Yes, the Duplicacy service is running as local system (as are the other 4 instances we have of Duplicacy). I'll try changing the logon account and rerunning backup


Joseph Banass    Nov 14 12:22PM 2017

Just ran a backup on the affected server running under local administrator. It finished successfully.


gchen    Nov 14 2:32PM 2017

There must be something in your Windows security settings that prevents the local system account from decrypting passwords saved by the local administrator. This log line:

2017-11-13 15:48:03.894 INFO SCRIPT_OUTPUT Failed to decrypt the value: Key not valid for use in specified state.

means CryptUnprotectData returns an error.
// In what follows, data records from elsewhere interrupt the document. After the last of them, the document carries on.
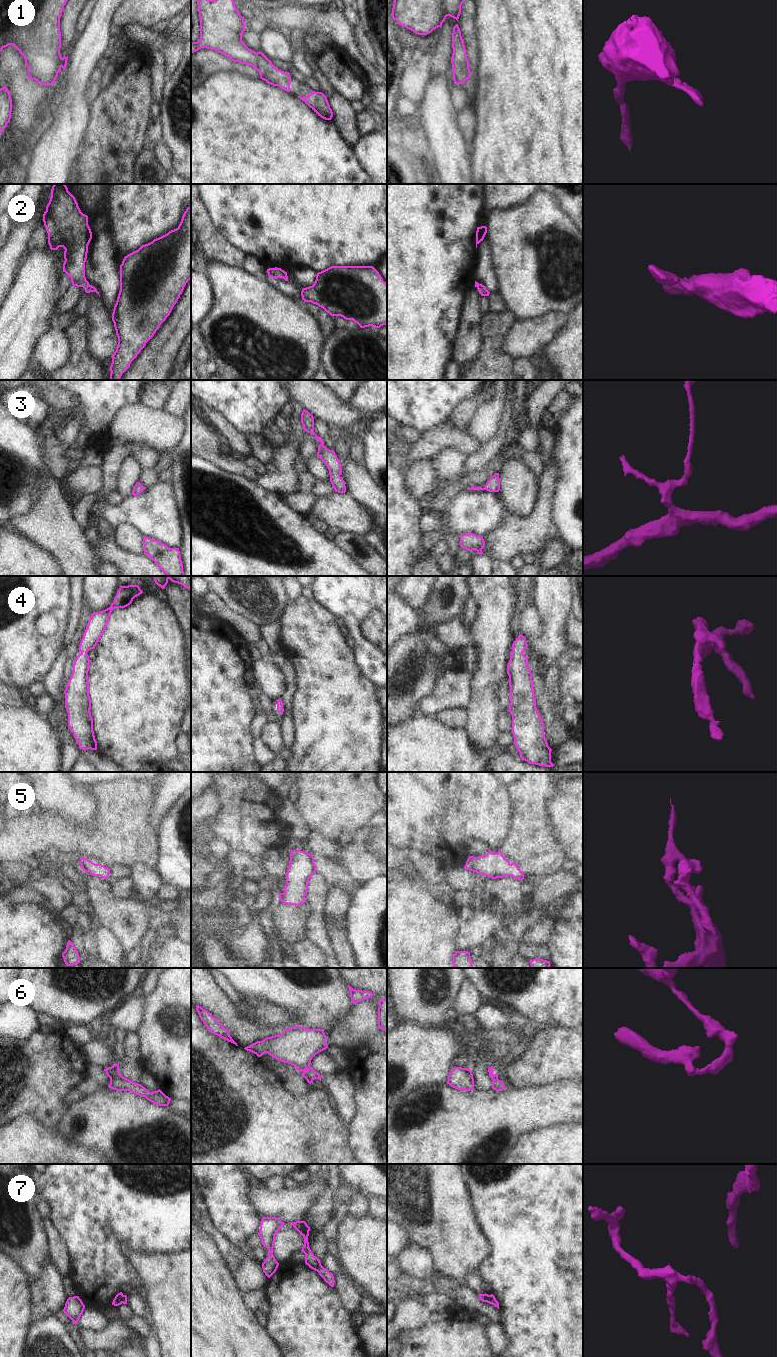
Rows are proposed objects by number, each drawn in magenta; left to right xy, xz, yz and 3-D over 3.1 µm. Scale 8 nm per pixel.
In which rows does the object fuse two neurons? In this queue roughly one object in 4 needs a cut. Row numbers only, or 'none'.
6, 7

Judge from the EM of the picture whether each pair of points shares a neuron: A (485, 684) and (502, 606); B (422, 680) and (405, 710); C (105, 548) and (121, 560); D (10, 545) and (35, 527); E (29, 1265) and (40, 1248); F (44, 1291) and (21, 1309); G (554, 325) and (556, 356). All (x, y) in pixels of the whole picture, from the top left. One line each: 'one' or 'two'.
A: one
B: one
C: one
D: two
E: one
F: two
G: two

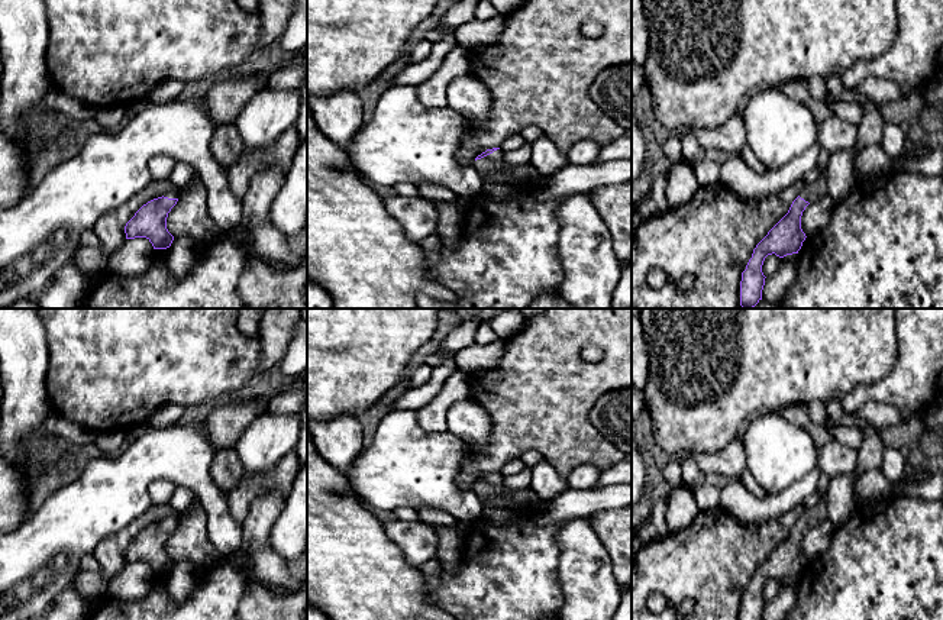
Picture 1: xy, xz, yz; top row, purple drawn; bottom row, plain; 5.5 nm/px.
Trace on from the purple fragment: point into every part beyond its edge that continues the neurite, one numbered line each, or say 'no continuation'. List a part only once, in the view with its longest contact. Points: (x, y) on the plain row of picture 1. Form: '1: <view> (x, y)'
1: xz (493, 488)

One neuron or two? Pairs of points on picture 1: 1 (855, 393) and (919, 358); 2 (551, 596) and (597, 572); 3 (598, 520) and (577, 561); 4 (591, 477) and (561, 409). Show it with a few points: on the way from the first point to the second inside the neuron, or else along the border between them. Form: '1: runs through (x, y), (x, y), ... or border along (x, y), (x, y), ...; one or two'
1: runs through (871, 393), (887, 390), (903, 374); one
2: border along (558, 556), (562, 604); two
3: border along (585, 519), (610, 559); two
4: border along (601, 470), (590, 464), (578, 464), (567, 480); two

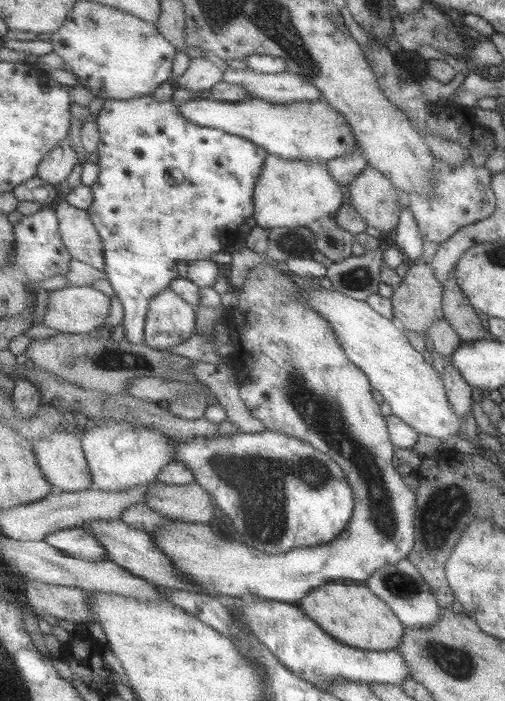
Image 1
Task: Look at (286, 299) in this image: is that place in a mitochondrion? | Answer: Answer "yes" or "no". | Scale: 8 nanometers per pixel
no

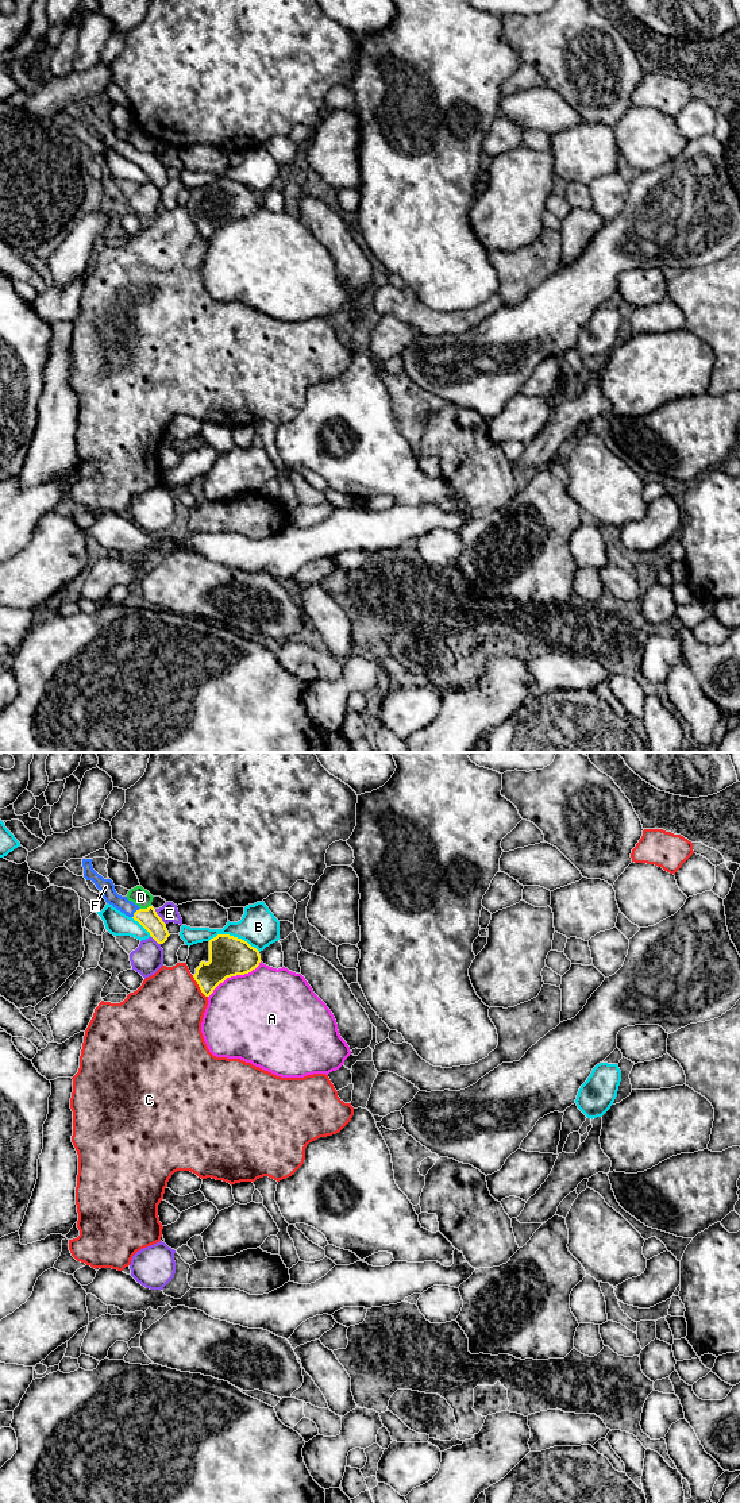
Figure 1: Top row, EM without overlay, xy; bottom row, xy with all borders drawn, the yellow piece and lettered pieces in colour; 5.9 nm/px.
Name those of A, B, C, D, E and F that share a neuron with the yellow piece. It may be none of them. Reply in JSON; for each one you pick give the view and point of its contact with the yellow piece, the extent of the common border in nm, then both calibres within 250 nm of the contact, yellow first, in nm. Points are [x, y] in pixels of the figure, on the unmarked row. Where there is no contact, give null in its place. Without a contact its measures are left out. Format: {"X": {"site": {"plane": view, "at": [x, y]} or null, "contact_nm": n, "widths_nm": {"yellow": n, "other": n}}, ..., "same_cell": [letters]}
{"F": {"site": {"plane": "xy", "at": [134, 157]}, "contact_nm": 80, "widths_nm": {"yellow": 120, "other": 90}}, "same_cell": ["F"]}

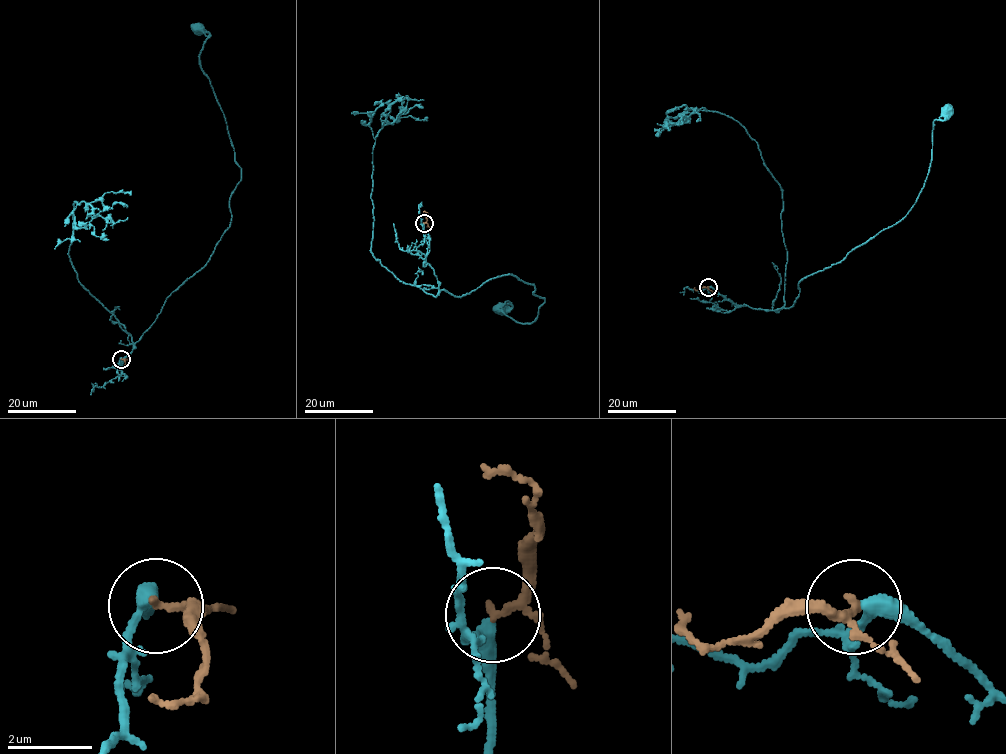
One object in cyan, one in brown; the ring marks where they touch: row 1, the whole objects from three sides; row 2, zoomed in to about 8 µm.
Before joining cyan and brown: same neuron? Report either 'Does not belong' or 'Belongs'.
Belongs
Joseph Banass    Nov 14 2:40PM 2017

So I'm assuming that modifying the security permissions for the key objects would correct this?


gchen    Nov 14 8:14PM 2017

I think I know what happened. When the GUI version saves the passwords, it calls the CryptProtectData function with the CRYPTPROTECT_LOCAL_MACHINE flag, meaning every account on the same machine can decrypt the passwords. However, the CLI version doesn't set this flag. You probably ran the CLI version first so the passwords it saved can only be read by the same account.

If you reconfigure the same storage again with the GUI version and re-enter those passwords they should be readable by the service.


Joseph Banass    Nov 15 9:38AM 2017

That sounds correct, as I did run a pre-2.0.10 CLI build to fix a restore issue.

I'll perform the reconfiguration and report back with the results.


Joseph Banass    Nov 15 9:52AM 2017

Thank you so much for the assistance on this problem! Your suggestion worked! The service is now backing up normally under the local system account.